All these disposable units demand a slightly different production philosophy. Your body doesn't generate new cells on a one by one basis, so why is the Cerebate groveling over individual larva? No, the Zerg should be constantly producing new units. You can tell it what you want more of, but what you can't do is tell it to stop. Hopefully this constant flood of new units will encourage the attack attack attack theme I'm trying to establish here.

Additionally, for gameplay reasons, the Zerg can place new hatcheries on uncreeped ground. What if the hatchery was a dedicated unit that lumbered over to resource points, then planted its fat ass permanently? Or, if you were afraid of making sweeping new gameplay changes for some bizarre reason, you could just require that an Overlord drop Creep on the target area before you could build a hatchery there.

Making Zerg units depend more on the Creep also demands that it too be overcomplicated.

It speeds up Zerg units, so what if it slows down hostile ones? Or constantly damages them while they're on it? Or explodes like a mini-Baneling on contact?

Starcraft 2 also has high and low ground, where crossing from low to high ground requires a terrain ramp. Both the high and the low ground can be covered with creep, but Zerg ground units still have to take the long way around, rather than just running straight up the creep covered cliff. There's also floating islands, and it would be tremendously amusing if Overlords could build Creep rope bridges between them.
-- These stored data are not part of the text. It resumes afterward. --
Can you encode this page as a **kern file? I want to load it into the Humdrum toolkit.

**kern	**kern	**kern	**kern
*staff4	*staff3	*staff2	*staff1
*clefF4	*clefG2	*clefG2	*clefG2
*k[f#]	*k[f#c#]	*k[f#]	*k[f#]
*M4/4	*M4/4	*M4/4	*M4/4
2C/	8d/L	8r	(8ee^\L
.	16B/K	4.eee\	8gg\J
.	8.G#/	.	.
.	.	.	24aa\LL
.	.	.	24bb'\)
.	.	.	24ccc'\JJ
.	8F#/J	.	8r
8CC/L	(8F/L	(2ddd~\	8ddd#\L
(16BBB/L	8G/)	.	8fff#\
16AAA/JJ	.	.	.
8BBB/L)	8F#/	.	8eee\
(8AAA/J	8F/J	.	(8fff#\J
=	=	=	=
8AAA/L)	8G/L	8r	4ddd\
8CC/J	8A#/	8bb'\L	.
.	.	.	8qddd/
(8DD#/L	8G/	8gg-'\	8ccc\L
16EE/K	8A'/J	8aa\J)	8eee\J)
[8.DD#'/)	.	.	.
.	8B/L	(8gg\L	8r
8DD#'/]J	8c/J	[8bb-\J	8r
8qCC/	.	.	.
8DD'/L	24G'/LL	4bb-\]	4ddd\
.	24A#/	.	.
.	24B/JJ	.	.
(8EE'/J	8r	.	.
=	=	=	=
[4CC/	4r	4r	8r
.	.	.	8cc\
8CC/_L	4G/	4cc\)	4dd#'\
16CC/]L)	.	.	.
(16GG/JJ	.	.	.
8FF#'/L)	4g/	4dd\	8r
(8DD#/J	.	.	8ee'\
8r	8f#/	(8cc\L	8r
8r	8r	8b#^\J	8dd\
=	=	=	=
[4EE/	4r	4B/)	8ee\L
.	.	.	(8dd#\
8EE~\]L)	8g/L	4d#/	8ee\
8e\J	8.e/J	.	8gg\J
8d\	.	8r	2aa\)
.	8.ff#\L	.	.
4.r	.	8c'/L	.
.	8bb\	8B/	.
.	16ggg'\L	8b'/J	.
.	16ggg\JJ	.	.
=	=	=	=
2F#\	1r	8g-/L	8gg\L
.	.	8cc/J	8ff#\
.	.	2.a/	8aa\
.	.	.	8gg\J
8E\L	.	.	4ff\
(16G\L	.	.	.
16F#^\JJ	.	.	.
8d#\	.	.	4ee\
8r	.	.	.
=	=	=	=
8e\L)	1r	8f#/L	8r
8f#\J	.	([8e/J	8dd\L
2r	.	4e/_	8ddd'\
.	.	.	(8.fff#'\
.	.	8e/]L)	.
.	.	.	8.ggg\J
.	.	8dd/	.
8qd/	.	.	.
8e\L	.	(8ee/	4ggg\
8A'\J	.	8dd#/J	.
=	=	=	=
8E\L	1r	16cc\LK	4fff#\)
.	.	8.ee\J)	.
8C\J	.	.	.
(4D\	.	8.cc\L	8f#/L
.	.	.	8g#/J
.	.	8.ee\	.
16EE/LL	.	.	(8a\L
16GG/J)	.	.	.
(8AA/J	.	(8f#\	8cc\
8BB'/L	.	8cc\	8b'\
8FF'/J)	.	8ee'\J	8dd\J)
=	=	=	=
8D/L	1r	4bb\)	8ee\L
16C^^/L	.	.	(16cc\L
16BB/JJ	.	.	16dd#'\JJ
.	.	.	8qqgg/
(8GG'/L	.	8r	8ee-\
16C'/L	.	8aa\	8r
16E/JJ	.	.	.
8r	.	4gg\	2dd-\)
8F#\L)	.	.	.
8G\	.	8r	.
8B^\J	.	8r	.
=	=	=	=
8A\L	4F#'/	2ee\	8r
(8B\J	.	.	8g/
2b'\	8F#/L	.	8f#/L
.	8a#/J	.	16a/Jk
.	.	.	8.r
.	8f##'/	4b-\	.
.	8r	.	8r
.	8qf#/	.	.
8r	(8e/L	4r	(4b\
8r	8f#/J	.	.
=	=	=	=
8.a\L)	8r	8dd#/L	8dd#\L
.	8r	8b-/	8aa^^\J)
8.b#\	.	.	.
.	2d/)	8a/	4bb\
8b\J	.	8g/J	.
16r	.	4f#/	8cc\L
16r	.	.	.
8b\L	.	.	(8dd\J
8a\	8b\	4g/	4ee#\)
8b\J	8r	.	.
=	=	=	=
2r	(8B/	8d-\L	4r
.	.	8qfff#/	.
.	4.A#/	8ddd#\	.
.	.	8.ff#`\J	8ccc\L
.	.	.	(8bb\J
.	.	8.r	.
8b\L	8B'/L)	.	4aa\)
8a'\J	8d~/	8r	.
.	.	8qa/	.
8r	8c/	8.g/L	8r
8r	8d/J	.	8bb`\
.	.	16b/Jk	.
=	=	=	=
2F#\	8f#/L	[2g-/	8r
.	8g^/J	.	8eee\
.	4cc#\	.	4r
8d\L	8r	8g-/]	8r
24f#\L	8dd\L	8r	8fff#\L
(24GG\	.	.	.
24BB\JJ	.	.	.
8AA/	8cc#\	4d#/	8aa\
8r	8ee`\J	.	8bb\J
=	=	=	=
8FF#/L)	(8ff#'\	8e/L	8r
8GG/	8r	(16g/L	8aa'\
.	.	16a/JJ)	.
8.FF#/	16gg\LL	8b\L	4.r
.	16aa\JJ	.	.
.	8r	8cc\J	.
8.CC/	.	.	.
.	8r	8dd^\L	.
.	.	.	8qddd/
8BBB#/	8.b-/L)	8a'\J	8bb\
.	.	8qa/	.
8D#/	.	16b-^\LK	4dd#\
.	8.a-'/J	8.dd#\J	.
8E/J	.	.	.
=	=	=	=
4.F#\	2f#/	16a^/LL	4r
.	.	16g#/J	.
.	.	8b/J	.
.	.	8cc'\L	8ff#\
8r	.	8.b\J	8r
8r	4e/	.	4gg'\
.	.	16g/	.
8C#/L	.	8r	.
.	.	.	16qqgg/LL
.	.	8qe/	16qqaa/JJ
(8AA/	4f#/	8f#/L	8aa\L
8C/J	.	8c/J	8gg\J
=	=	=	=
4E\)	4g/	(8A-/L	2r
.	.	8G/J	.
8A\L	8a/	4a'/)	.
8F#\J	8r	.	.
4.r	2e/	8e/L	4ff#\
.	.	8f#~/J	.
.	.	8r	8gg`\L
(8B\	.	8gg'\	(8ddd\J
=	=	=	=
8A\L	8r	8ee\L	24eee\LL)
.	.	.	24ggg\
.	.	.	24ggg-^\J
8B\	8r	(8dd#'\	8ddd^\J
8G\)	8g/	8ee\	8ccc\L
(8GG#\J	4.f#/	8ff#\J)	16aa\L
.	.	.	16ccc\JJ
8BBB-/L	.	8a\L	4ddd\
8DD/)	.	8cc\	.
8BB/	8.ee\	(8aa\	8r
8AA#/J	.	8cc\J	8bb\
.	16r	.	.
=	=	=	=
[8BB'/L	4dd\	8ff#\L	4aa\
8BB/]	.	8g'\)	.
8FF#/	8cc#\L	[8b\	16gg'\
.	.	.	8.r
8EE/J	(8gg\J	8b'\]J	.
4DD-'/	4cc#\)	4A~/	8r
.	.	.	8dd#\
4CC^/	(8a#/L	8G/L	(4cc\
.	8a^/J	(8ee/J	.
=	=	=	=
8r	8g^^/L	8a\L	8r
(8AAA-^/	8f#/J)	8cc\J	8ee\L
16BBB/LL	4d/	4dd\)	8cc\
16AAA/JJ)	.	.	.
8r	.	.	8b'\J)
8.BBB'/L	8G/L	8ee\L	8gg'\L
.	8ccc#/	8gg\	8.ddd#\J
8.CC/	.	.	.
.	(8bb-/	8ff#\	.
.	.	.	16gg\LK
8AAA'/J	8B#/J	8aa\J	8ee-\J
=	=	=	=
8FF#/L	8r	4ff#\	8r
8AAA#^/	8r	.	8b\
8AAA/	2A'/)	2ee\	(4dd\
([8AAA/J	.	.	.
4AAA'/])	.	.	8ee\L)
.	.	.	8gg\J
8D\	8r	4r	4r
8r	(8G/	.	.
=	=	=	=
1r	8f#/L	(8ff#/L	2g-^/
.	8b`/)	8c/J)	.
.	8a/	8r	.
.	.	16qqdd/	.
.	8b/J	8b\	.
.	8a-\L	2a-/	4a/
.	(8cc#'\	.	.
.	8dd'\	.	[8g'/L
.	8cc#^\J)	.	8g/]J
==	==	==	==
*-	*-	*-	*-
Zerg bases tend to be very neat, rectilinear affairs, mostly due to gameplay concerns. Which is lame! These are supposed to be building-sized organs sitting on a square mile of liver tumor. Zerg bases should look like you just cracked open the rib cage on a still living body. I want to see viscera, giant throbbing veins, intestines the approximate width of city busses conveying the half-digested remains of my enemies to reprocessing organs. We've endured a decade of meat levels, yet I'm still not seeing any giant eyeballs! I shouldn't have to tell you this, Blizzard! Where's all the gross shit?

Writing this out, I realize that it makes no sense for somebody to suit up and actually go out to fight the Zerg one-on-one. It's nuts! I can almost believe that the Protoss would do it, since they're religious nutbags (The infantry unit is called the "Zealot") who already do insane shit like charging money to warp combat units to forward bases, rather than teleporting in 50 Carriers as soon as a fleet beacon is constructed, and winning every single fight they get into; but a regular Joe going up against either of these guys, in a tin can and armed with a peashooter? Nah.[1]

In addition, all these manned vehicles and infantry grunts don't jibe terribly well with the last decade of military development. No, it makes a lot more sense that the Terrans would be the race of the UAV and robot tank, drone combat and long range artillery. The only actual humans on the field would be in command centers, (Which opens up interesting new gameplay possibilities of disrupting communications to the combat drones by destroying generators, blowing up radio relays, or simple short range jamming) not actually out in the meat grinder that would be close combat with the Zerg. This is sounding a lot like the FTL game concept I wrote seven years ago, so go read that; and the second half to my Avatar post, which I never actually completed, whoops.


1: There's also some gameplay/story disconnect here. Zerg grow new units, and Protoss teleport them in, but a Terran barracks can spew an unlimited number of marines, like the world's most heavily armed clown car. Where are all these people coming from? Nowhere, of course, and nobody but nitpicking nerds like me care; but there's no such problem with a robot factory.